Mod Auth OpenIDC


  • Install mod_auth_openidc for Apache:
    Use apt install libapache2-mod-auth-openidc for a Debian system.

  • Load the module in Apache via httpd.conf:

    LoadModule auth_openidc_module modules/
    Use a2enmod mod_auth_openidc and restart Apache for Debian

  • Complete Apache’s httpd.conf file.
    The following example requires customization according to your context.

    ‹VirtualHost *:443›
        # Server setup
        ServerName myapplication.tld
        # … your particular directives …
        # OpenID Connect setup
        OIDCClientID trustelem.oidc.XXXXXXXXX
        OIDCClientSecret XXXXXXXX
        OIDCRedirectURI https://myapplication.tld/redirect_uri
        OIDCCryptoPassphrase XXXXXXXX
        OIDCScope “openid”
        ‹Location /sso-login›
            AuthType openid-connect
            Require valid-user
        # Specific session cookie durations (seconds)
        OIDCSessionInactivityTimeout 300
        OIDCSessionMaxDuration 36000
    The OIDCCryptoPassphrase parameter is used in particular for encrypting user session cookies.

  • For logging out users from inside the application, you have to associate a logout URL to an HTML element like a button or a link.
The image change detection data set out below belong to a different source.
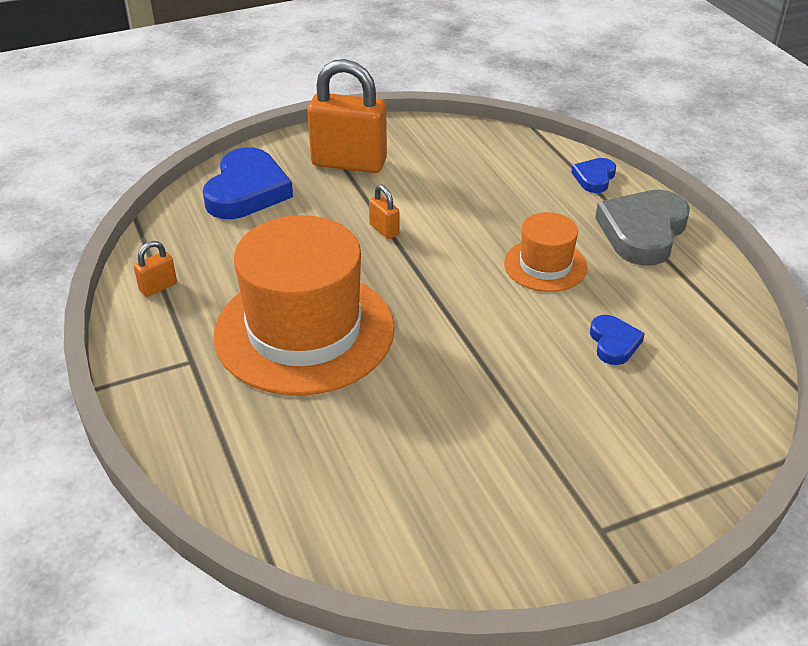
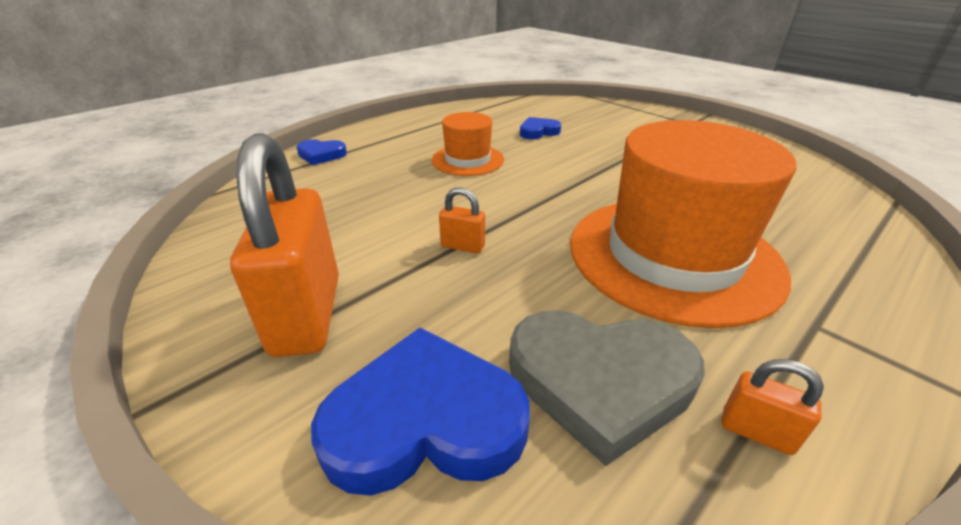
camera: 110 degrees left, 5 degrees down
(384, 230) = (462, 246): orange padlock -> orange padlock turned 75 degrees clockwise
(642, 232) = (400, 133): grey heart -> grey heart (600, 382)

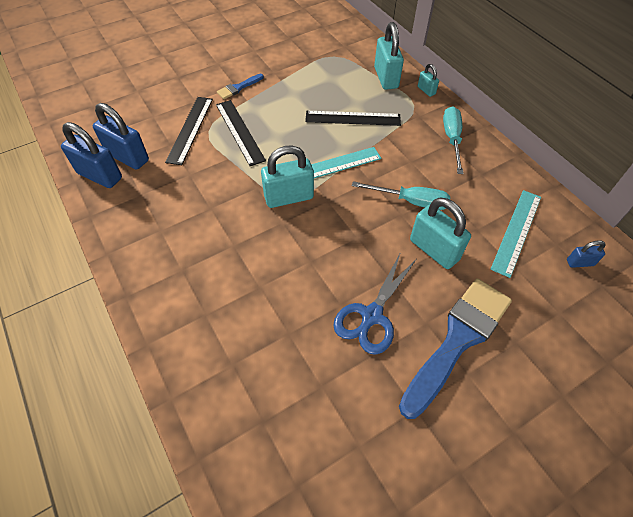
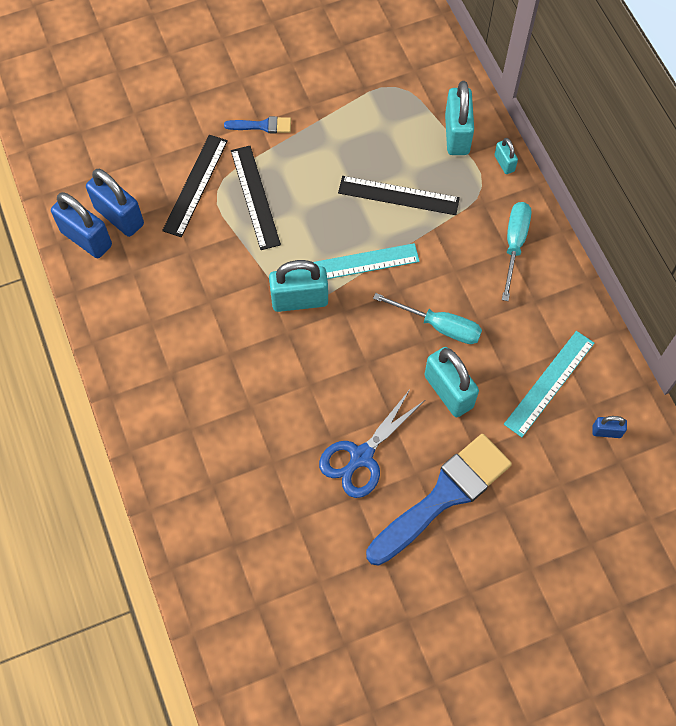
camera: 10 degrees right, 10 degrees up
(238, 88) = (262, 126): blue brush -> blue brush turned 150 degrees counterclockwise

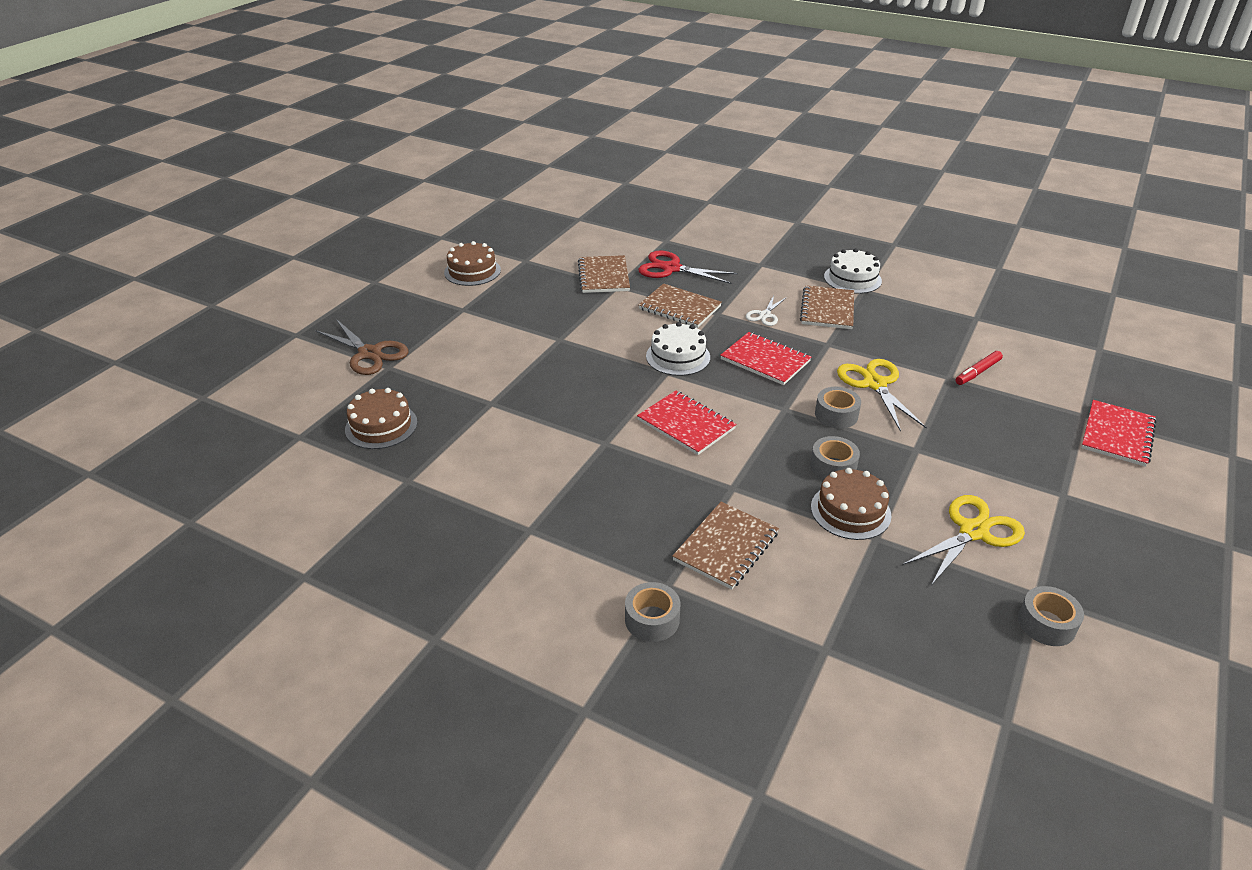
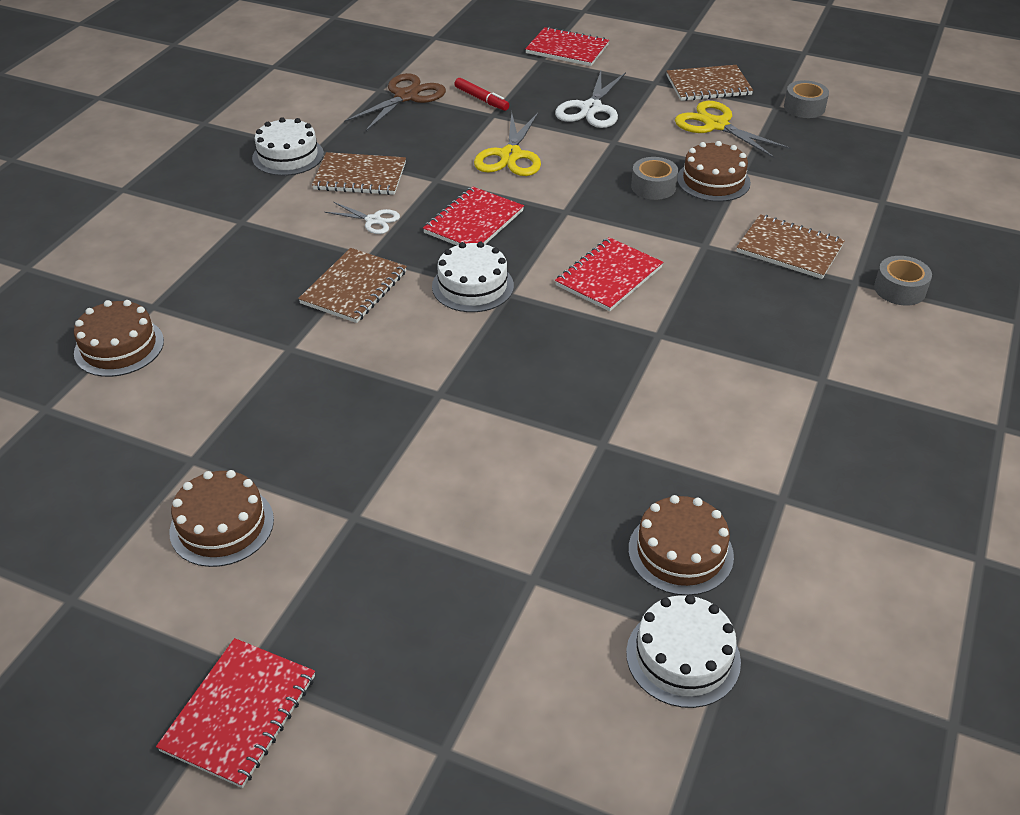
camera: 95 degrees left, 5 degrees up
(304, 417) = (683, 657): none -> white cake
(351, 281) = (239, 713): none -> red notebook
(369, 354) = (497, 614): brown scissors -> brown scissors (406, 97)
(604, 276) = (258, 363): brown notebook -> brown notebook (708, 85)
(628, 234) = (119, 347): none -> brown cake
(671, 268) = (243, 298): red scissors -> none
(836, 415) = (569, 181): grey tape -> none
(875, 384) = (510, 155): yellow scissors -> yellow scissors turned 60 degrees counterclockwise
(981, 440) = (591, 109): none -> white scissors

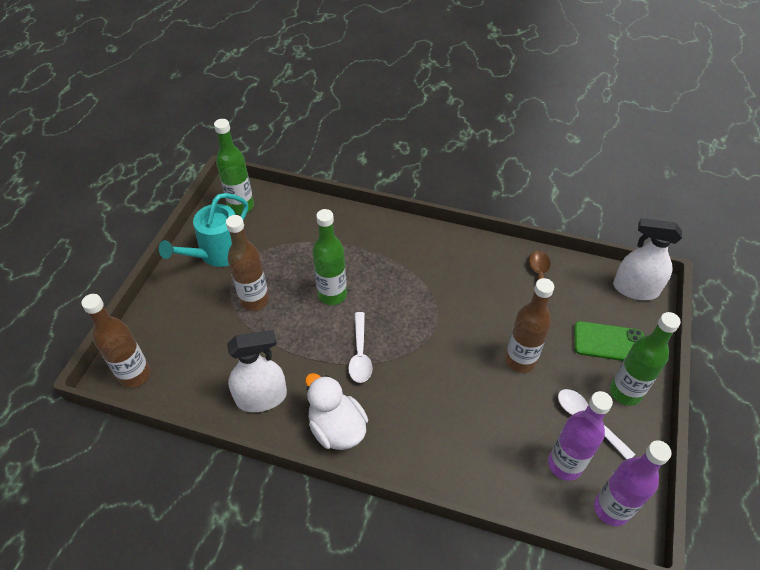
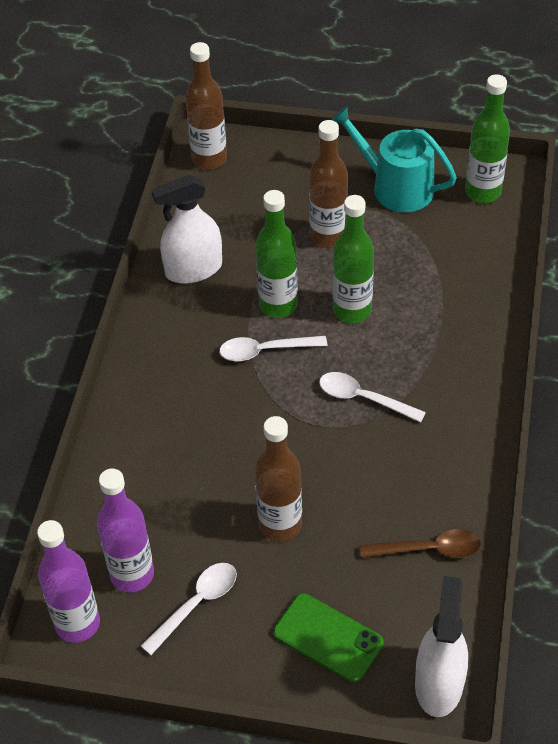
camera: 85 degrees right, 0 degrees up
(261, 397) = (193, 269): white spray bottle -> white spray bottle turned 90 degrees clockwise
(337, 428) = (161, 342): white duck -> none
(414, 298) = (363, 398): none -> white spoon
(608, 342) = (328, 638): green phone -> green phone turned 60 degrees counterclockwise
(625, 392) = (246, 653): green bottle -> green bottle (278, 305)

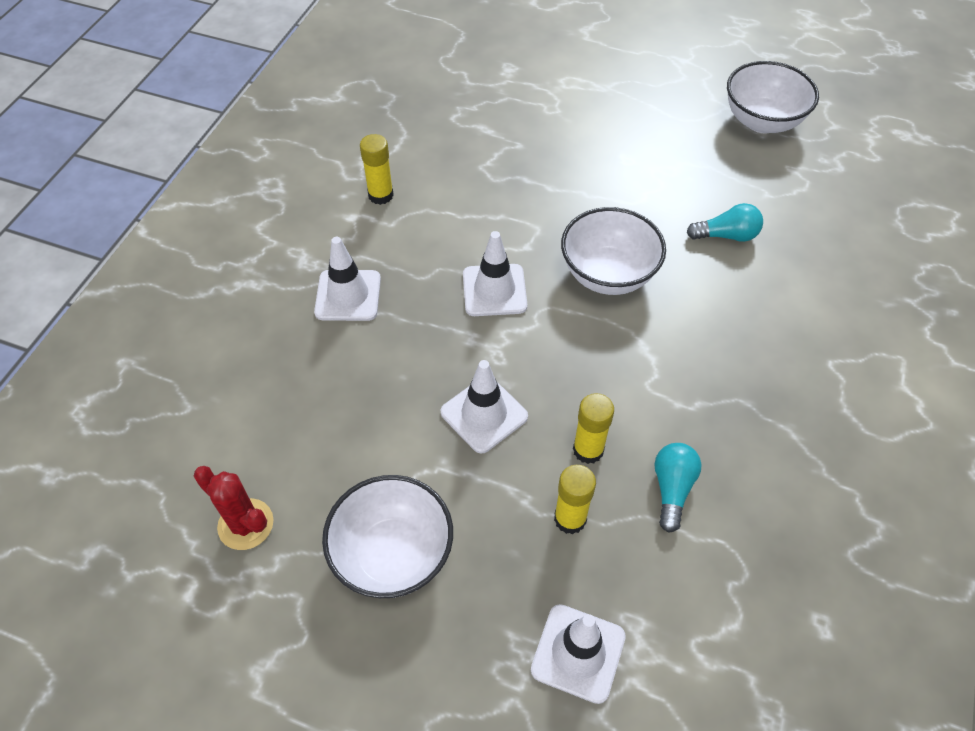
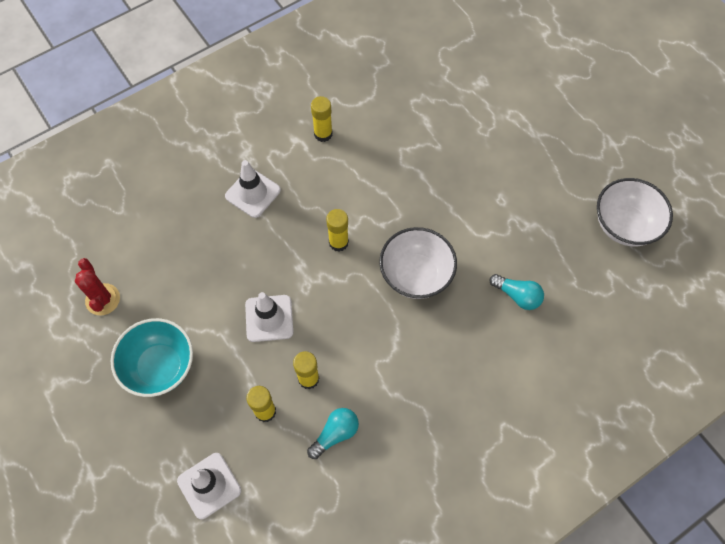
camera: 35 degrees right, 10 degrees up
(393, 555) = (160, 367): white bowl -> turquoise bowl
(494, 290) = (338, 242): white traffic cone -> yellow glue stick

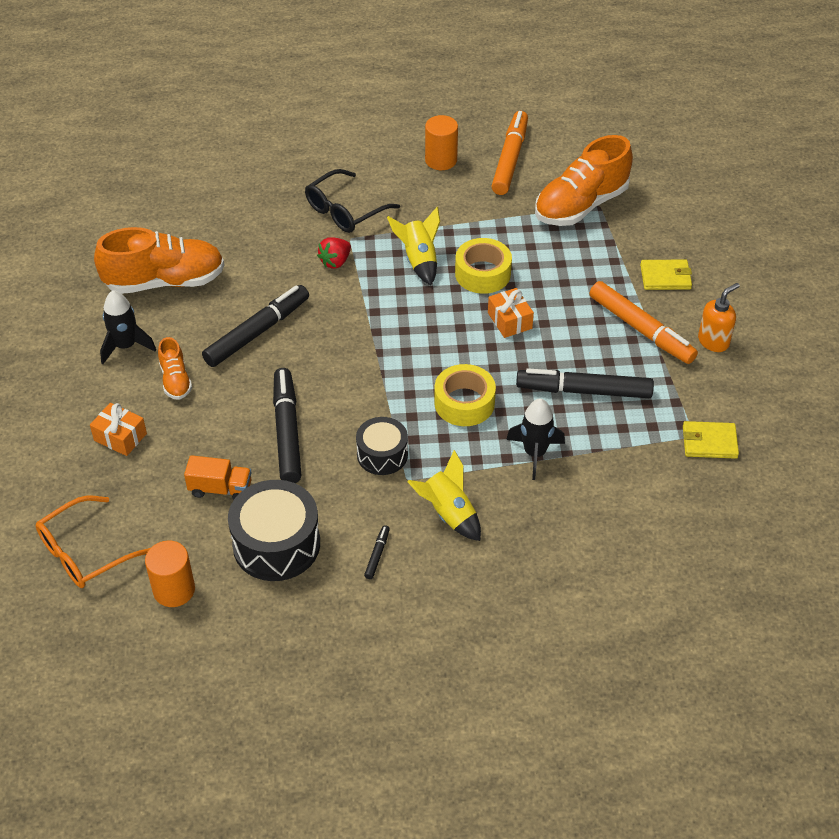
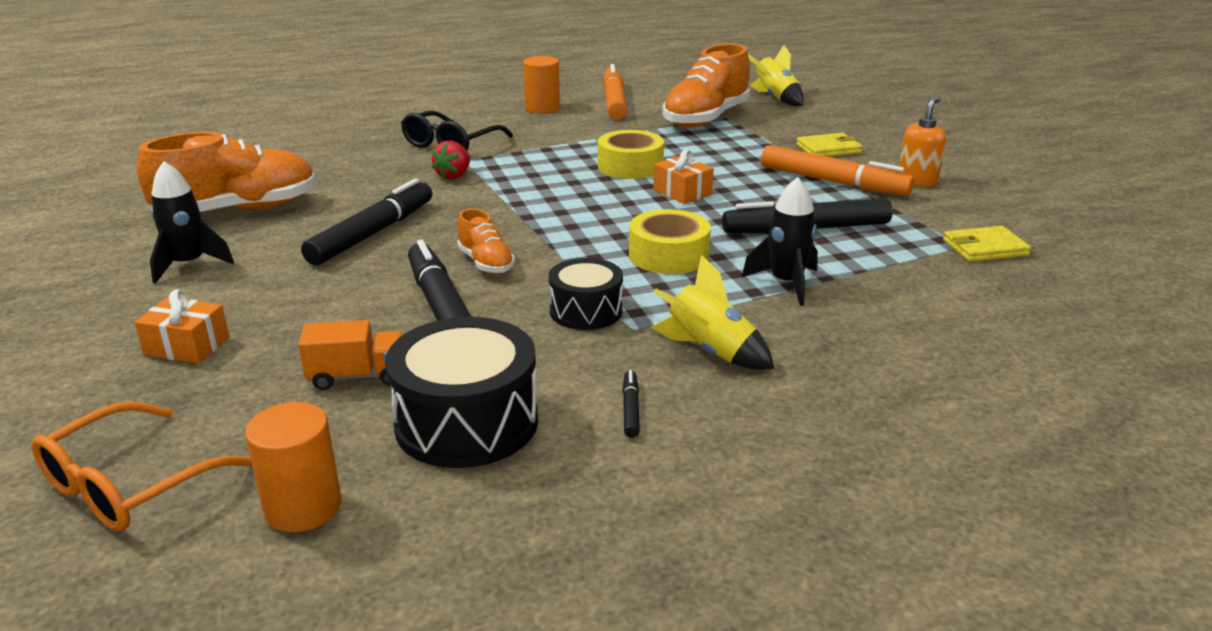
camera: 15 degrees left, 20 degrees down
(175, 380) = (266, 284): orange shoe -> orange shoe (486, 263)
(419, 260) = (552, 165): yellow rocket -> yellow rocket (775, 98)

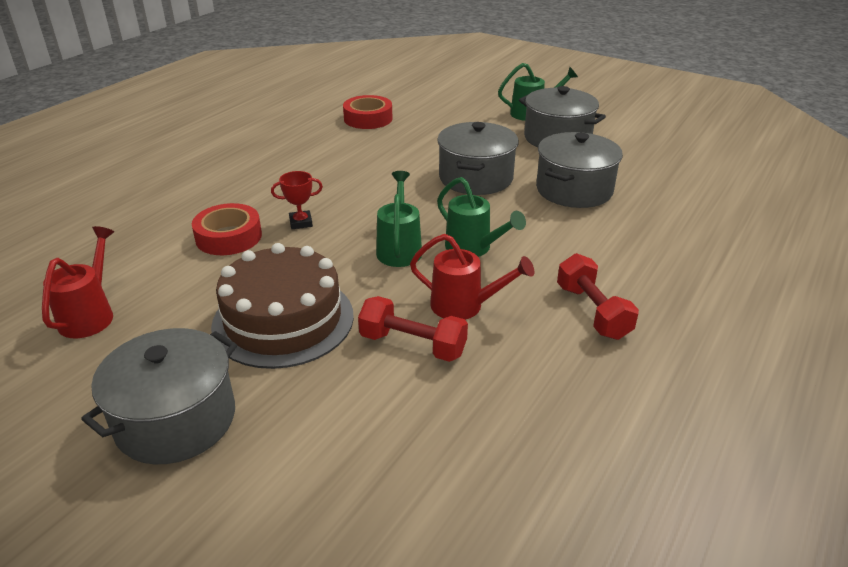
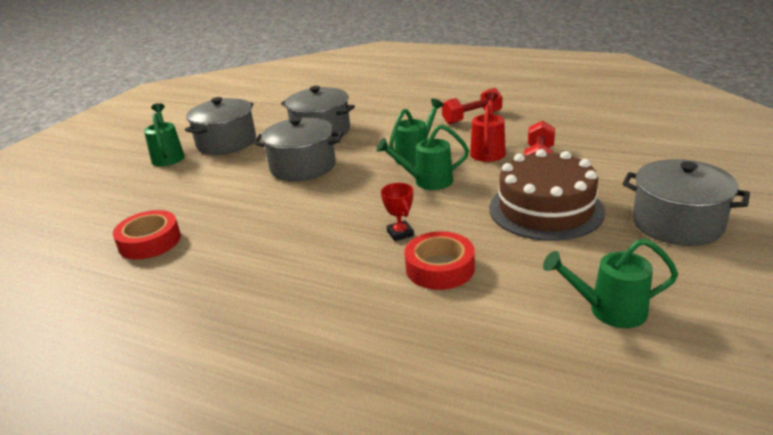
camera: 95 degrees left, 5 degrees down
(90, 315) = (609, 310): red watering can -> green watering can

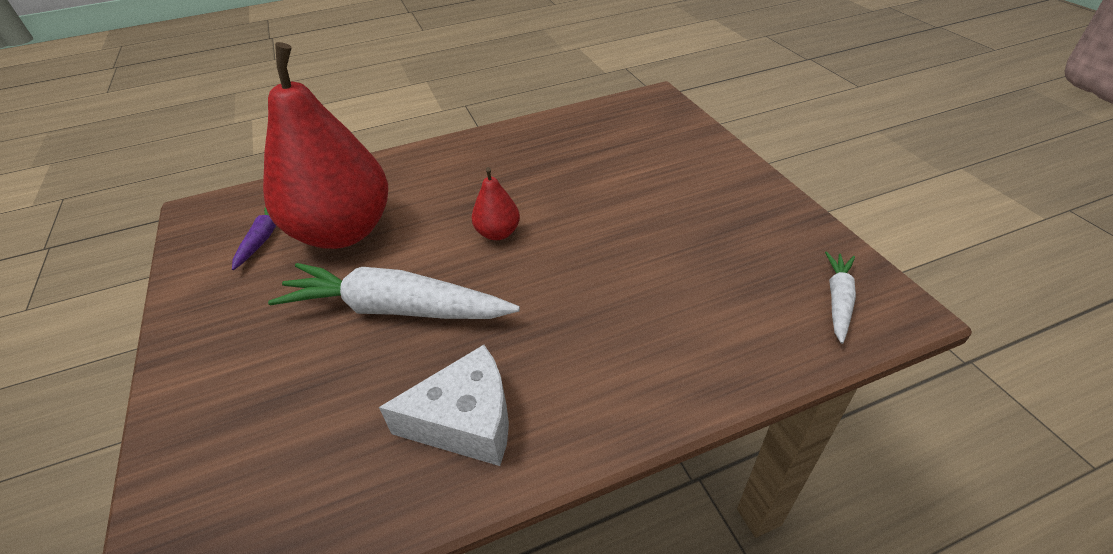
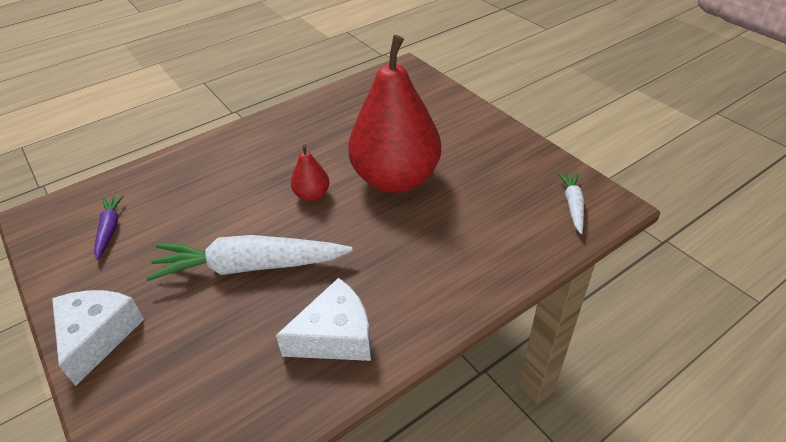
camera: 15 degrees left, 0 degrees up
(198, 362) = (98, 336): none -> white cheese
(343, 231) = (180, 213): red pear -> red pear (396, 179)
This URL is defined by the redirect_uri with a logout= parameter and the post-logout URL in a URL-encoded format.
    For example, the logout URL could be: https://myapplication.tld/redirect_uri?logout=https%3A%2F%2Fmyapplication.tld

  • Setup Trustelem with the following parameters:
    - RedirectURI: this URL is defined in the web server configuration (see httpd.conf).
    With the previous example, the RedirectURI would be: https://myapplication.tld/redirect_uri
    - Login URL: the application’s URL starting the OIDC flow. It is used as a target for the application on the Trustelem user’s dashboard.
    With the previous example, the URL would be: https://myapplication.tld/sso-login
    - PostLogoutRedirectURI: the URL that indicates where to go after a logout. It is usually defined in the logout HTML element of your application.
    With the previous logout example, the PostLogout URL would be: https://myapplication.tld


  • The attributes sent by Trustelem are provided to the application under the designation $_SERVER[“OIDC_CLAIM_nom”], where the name is defined in the Trustelem-hosted script in the field called custom claims.
    For example, if you add the custom claim:

    claims[“attr1”] = user.firstname;
    You can find the user firstname into the variable $_SERVER[“OIDC_CLAIM_attr1”]

  • If the user authenticated with mod_auth_openidc doesn’t exist in the application, we recommend to create the user using the attributes sent by Trustelem.
    This auto-provisoning system enables the implementation of internal rights management based on attributes sent by Trustelem.
    This completes access control policies defined in Trustelem.